How sequential does your outputs need to be? It sounds like a Writer-ish monad might be enough. Are you implementing blocking reads? What is your definition of a task? We create tasks for parallell with Wool and the input program doesn't have to be monadic for that to work. Arguably it could be the same for the OpenMP backend, but those details are hidden inside the runtime system.

The effects on code generation from entering a monad are not completely local in our experience. The consequence is that programs that previously ran fine in a pure setting might be much slower when called from a monadic context, so that messes with the robustness to program changes property that we currently seem to have in practice.

Can you explain how a system monad would side-step the problem of having to port the compiler to new platforms?

emilaxelsson commented 10 years ago

Those are all good questions. But part of the point is that I don't want to make those decisions now. I'm just thinking about the underlying implementation machinery.

If we ignore parallelism for now, I basically just want to be able to read and write data. On host I may want to use fscanf and fprintf for this; on an embdded system I may want to use something else (don't ask me what).

A system monad and foreign calls would make this convenient, but maybe there are other options. The flexibility of supporting new architectures does not depend on the use of a monad per se, but on the fact that foreign calls can be added in separate libraries.

emilaxelsson commented 10 years ago

It seems that a much better approach is to add this system monad on top of existing Feldspar. This will give more flexibility and we can avoid making the compiler more complicated.

I've started working on this idea here: https://github.com/emilaxelsson/monadic-edsl

As far as I can see, we need two things from the Feldspar implementation for this to work:

I think this can be done with relatively small effort.

pjonsson commented 10 years ago

I don't understand the first bullet, but it sounds like a syntactic-related issue. The second bullet I do understand. Those snippets will interact with our optimizer in the same way that unsafeCoerce/unsafePerformIO does with GHC's optimize, effectively being a barrier between expressions wherever they end up. That might or might not work, trying it out is the only way to know.

None of this matters though as long as we keep it off by default. Good luck!

emilaxelsson commented 10 years ago

A system program may look like this:

system = do
    inp <- getChunkFromSoundCard
    let outp = ifft $ window $ fft inp
    putChunkToSoundCard outp

In order to compile this, we need to (1) create a unique variable expression to pass to the fft, (2) ask the existing Feldspar compiler to compile the open expression ifft $ window $ fft inpVar, and (3) wrap the resulting C snippet with calls corresponding to getChunkFromSoundCard and putChunkFromSoundCard.
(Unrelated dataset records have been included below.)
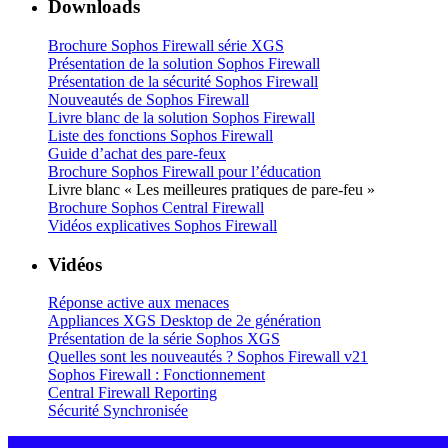
Downloads
Brochure Sophos Firewall série XGS
Présentation de la solution Sophos Firewall
Présentation de la sécurité Sophos Firewall
Nouveautés de Sophos Firewall
Livre blanc de la solution Sophos Firewall
Liste des fonctions Sophos Firewall
Guide d’achat des pare-feux
Brochure Sophos Firewall pour l’éducation
Livre blanc « Les meilleures pratiques de pare-feu »
Brochure Sophos Central Firewall
Vidéos explicatives Sophos Firewall
Vidéos
Réponse active aux menaces
Appliances XGS Desktop de 2e génération
Présentation de la série Sophos XGS
Quelles sont les nouveautés ? Sophos Firewall v21
Sophos Firewall : Fonctionnement
Central Firewall Reporting
Sécurité Synchronisée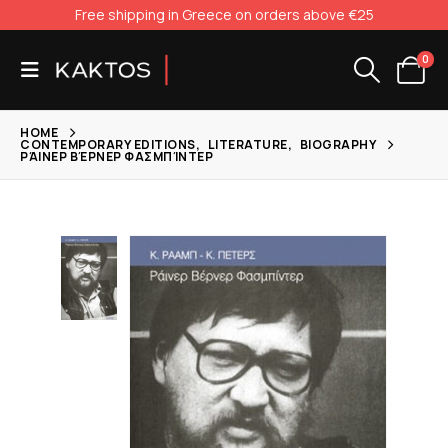
Free shipping in Greece on orders above €25
0
HOME
CONTEMPORARY EDITIONS
,
LITERATURE
,
BIOGRAPHY
ΡΆΙΝΕΡ ΒΈΡΝΕΡ ΦΑΣΜΠΊΝΤΕΡ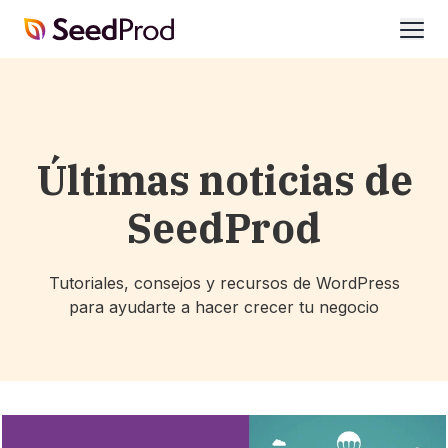
SeedProd
abrir
Últimas noticias de
SeedProd
Tutoriales, consejos y recursos de WordPress
para ayudarte a hacer crecer tu negocio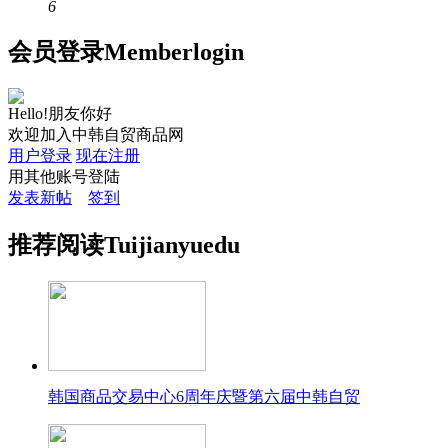
6
会员
登录
Member
login
Hello!朋友你好
欢迎加入中韩自贸商品网
用户登录
现在注册
用其他账号登陆
发表新帖
签到
推荐
阅读
Tuijian
yuedu
韩国商品交易中心6周年庆暨第六届中韩自贸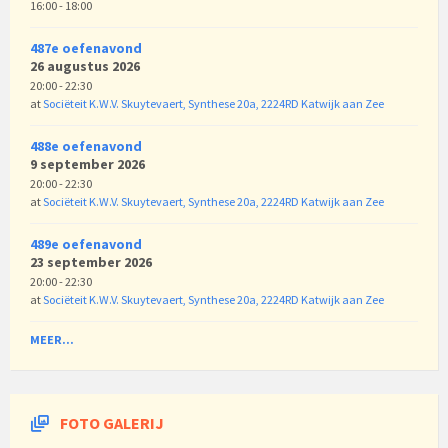
16:00 - 18:00
487e oefenavond
26 augustus 2026
20:00 - 22:30
at
Sociëteit K.W.V. Skuytevaert, Synthese 20a, 2224RD Katwijk aan Zee
488e oefenavond
9 september 2026
20:00 - 22:30
at
Sociëteit K.W.V. Skuytevaert, Synthese 20a, 2224RD Katwijk aan Zee
489e oefenavond
23 september 2026
20:00 - 22:30
at
Sociëteit K.W.V. Skuytevaert, Synthese 20a, 2224RD Katwijk aan Zee
MEER...
FOTO GALERIJ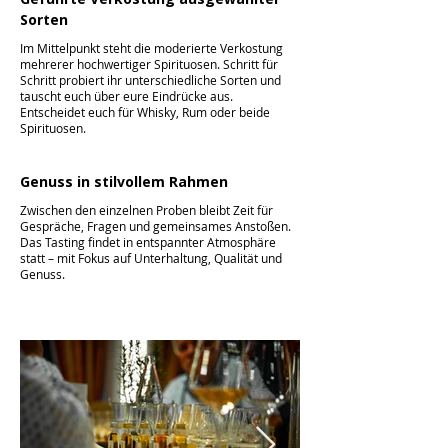
Sorten
Im Mittelpunkt steht die moderierte Verkostung
mehrerer hochwertiger Spirituosen. Schritt für
Schritt probiert ihr unterschiedliche Sorten und
tauscht euch über eure Eindrücke aus.
Entscheidet euch für Whisky, Rum oder beide
Spirituosen.
Genuss in stilvollem Rahmen
Zwischen den einzelnen Proben bleibt Zeit für
Gespräche, Fragen und gemeinsames Anstoßen.
Das Tasting findet in entspannter Atmosphäre
statt – mit Fokus auf Unterhaltung, Qualität und
Genuss.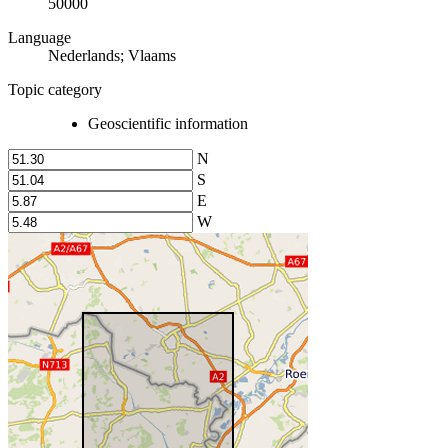
50000
Language
Nederlands; Vlaams
Topic category
Geoscientific information
N
S
E
W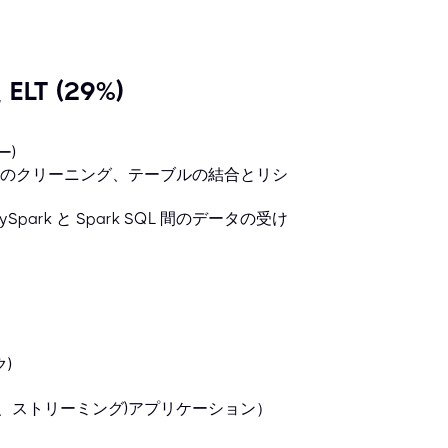
ELT (29%)
ー)
ータのクリーニング、テーブルの結合とリシ
Spark と Spark SQL 間のデータの受け
)
ド、ストリーミング)アプリケーション）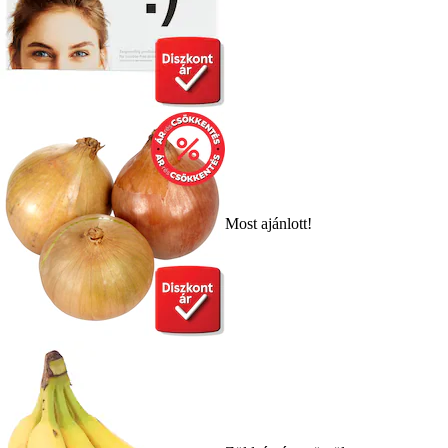
Most ajánlott!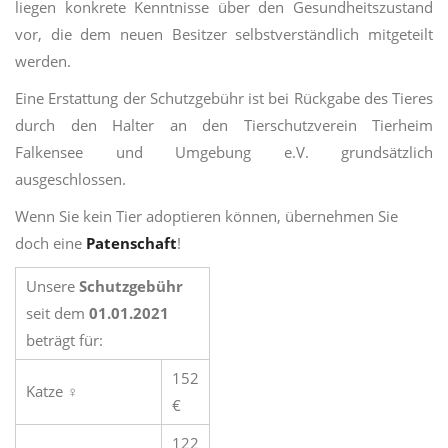
liegen konkrete Kenntnisse über den Gesundheitszustand
vor, die dem neuen Besitzer selbstverständlich mitgeteilt
werden.
Eine Erstattung der Schutzgebühr ist bei Rückgabe des Tieres
durch den Halter an den Tierschutzverein Tierheim
Falkensee und Umgebung e.V. grundsätzlich
ausgeschlossen.
Wenn Sie kein Tier adoptieren können, übernehmen Sie
doch eine
Patenschaft
!
Unsere
Schutzgebühr
seit dem
01.01.2021
beträgt für:
152
Katze ♀
€
122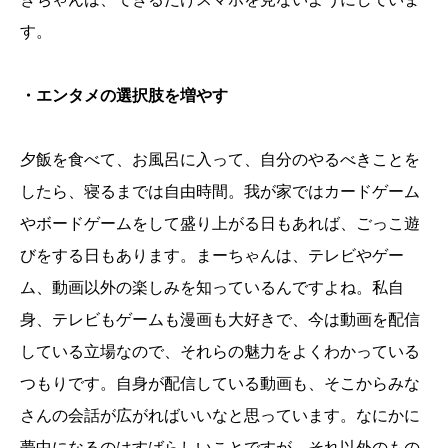
す。
・エンタメの選択肢を増やす
夕飯を食べて、お風呂に入って、自分のやるべきことを
したら、寝るまでは自由時間。我が家ではカードゲーム
やボードゲームをして盛り上がる日もあれば、ごっこ遊
びをする日もあります。まーちゃんは、テレビやゲー
ム、動画以外の楽しみを知っているんですよね。私自
身、テレビもゲームも漫画も大好きで、今は動画を配信
している立場なので、それらの魅力をよくわかっている
つもりです。自身が配信している動画も、そこからみな
さんの会話が広がればいいなと思っています。なにかに
夢中になるのはすばらしいことですが、それ以外のもの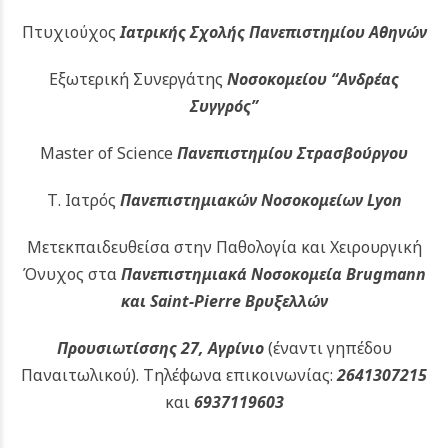
Πτυχιούχος
Ιατρικής Σχολής Πανεπιστημίου Αθηνών
Εξωτερική Συνεργάτης
Νοσοκομείου
“Ανδρέας
Συγγρός”
Master of Science
Πανεπιστημίου Στρασβούργου
Τ. Ιατρός
Πανεπιστημιακών
Νοσοκομείων Lyon
Μετεκπαιδευθείσα στην Παθολογία και Χειρουργική
Όνυχος στα
Πανεπιστημιακά Νοσοκομεία Brugmann
και Saint-Pierre Βρυξελλών
Προυσιωτίσσης 27, Αγρίνιο
(έναντι γηπέδου
Παναιτωλικού).
Τηλέφωνα επικοινωνίας:
2641307215
και
6937119603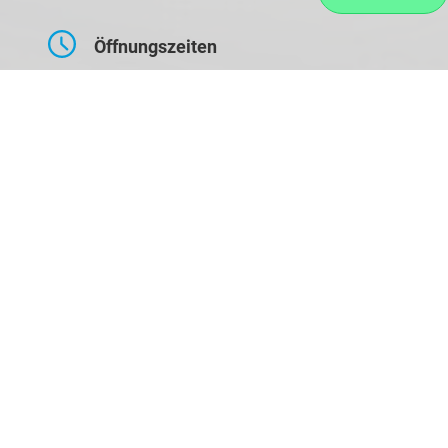
Öffnungszeiten
Montag bis Freitag
09:00-17:30 Uhr
Samstag
10:00-14:00 Uhr
Kontaktaufnahme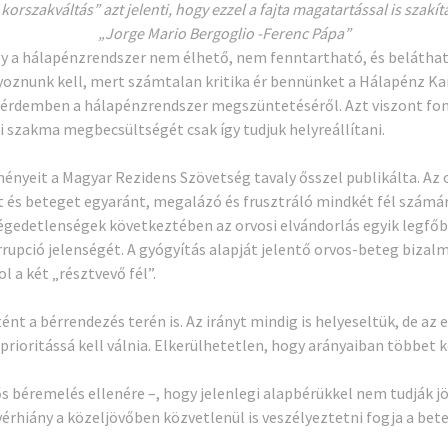
 „korszakváltás” azt jelenti, hogy ezzel a fajta magatartással is szakíta
„Jorge Mario Bergoglio -Ferenc Pápa”
y a hálapénzrendszer nem élhető, nem fenntartható, és belátható
lyoznunk kell, mert számtalan kritika ér bennünket a Hálapénz Ka
érdemben a hálapénzrendszer megszüntetéséről. Azt viszont font
i szakma megbecsültségét csak így tudjuk helyreállítani.
nyeit a Magyar Rezidens Szövetség tavaly ősszel publikálta. Az 
st és beteget egyaránt, megalázó és frusztráló mindkét fél szám
égedetlenségek következtében az orvosi elvándorlás egyik legfőb
rupció jelenségét. A gyógyítás alapját jelentő orvos-beteg bizalmi
 a két „résztvevő fél”.
nt a bérrendezés terén is. Az irányt mindig is helyeseltük, de az
rioritássá kell válnia. Elkerülhetetlen, hogy arányaiban többet 
 béremelés ellenére –, hogy jelenlegi alapbérükkel nem tudják jö
ővérhiány a közeljövőben közvetlenül is veszélyeztetni fogja a be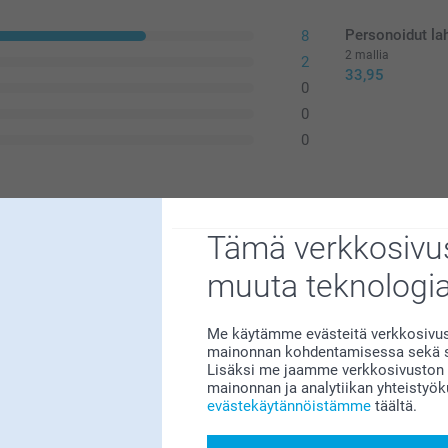
Personoidut la
8
2 mallia
2
33,95
0
0
0
Tämä verkkosivus
muuta teknologi
Me käytämme evästeitä verkkosivust
mainonnan kohdentamisessa sekä so
Lisäksi me jaamme verkkosivuston k
mainonnan ja analytiikan yhteistyö
evästekäytännöistämme
täältä.
a maistui ja kuvallinen lahja ilahdutti. Omilla
aista tavoista antaa jotain todella
ille joille se annettiin.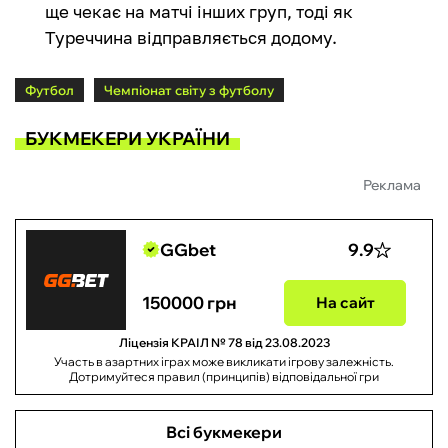
ще чекає на матчі інших груп, тоді як
Туреччина відправляється додому.
Футбол
Чемпіонат світу з футболу
БУКМЕКЕРИ УКРАЇНИ
Реклама
GGbet
9.9
150000 грн
На сайт
Ліцензія КРАІЛ № 78 від 23.08.2023
Участь в азартних іграх може викликати ігрову залежність.
Дотримуйтеся правил (принципів) відповідальної гри
Всі букмекери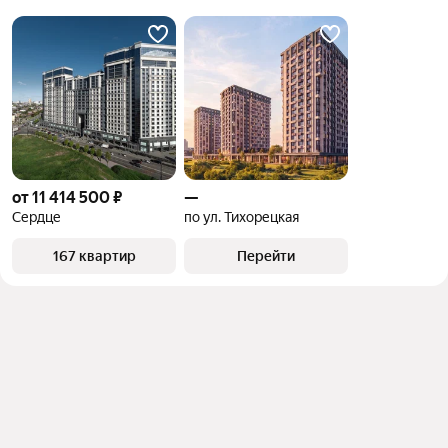
от 11 414 500 ₽
—
Сердце
по ул. Тихорецкая
167 квартир
Перейти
(1) and (2) are what I referred to in my previous message.

I don't think this will interfere with optimizations, because we're not interested in optimizing across system calls. But as you say, this monad will be completely optional, and the compiler will stay as it is, except that we may need to make sure it works in a situation where it just produces parts of the code. For example, we need to guarantee that variable 234 declared in the system monad has a predictable name in the generated C code when used in a Feldspar expression.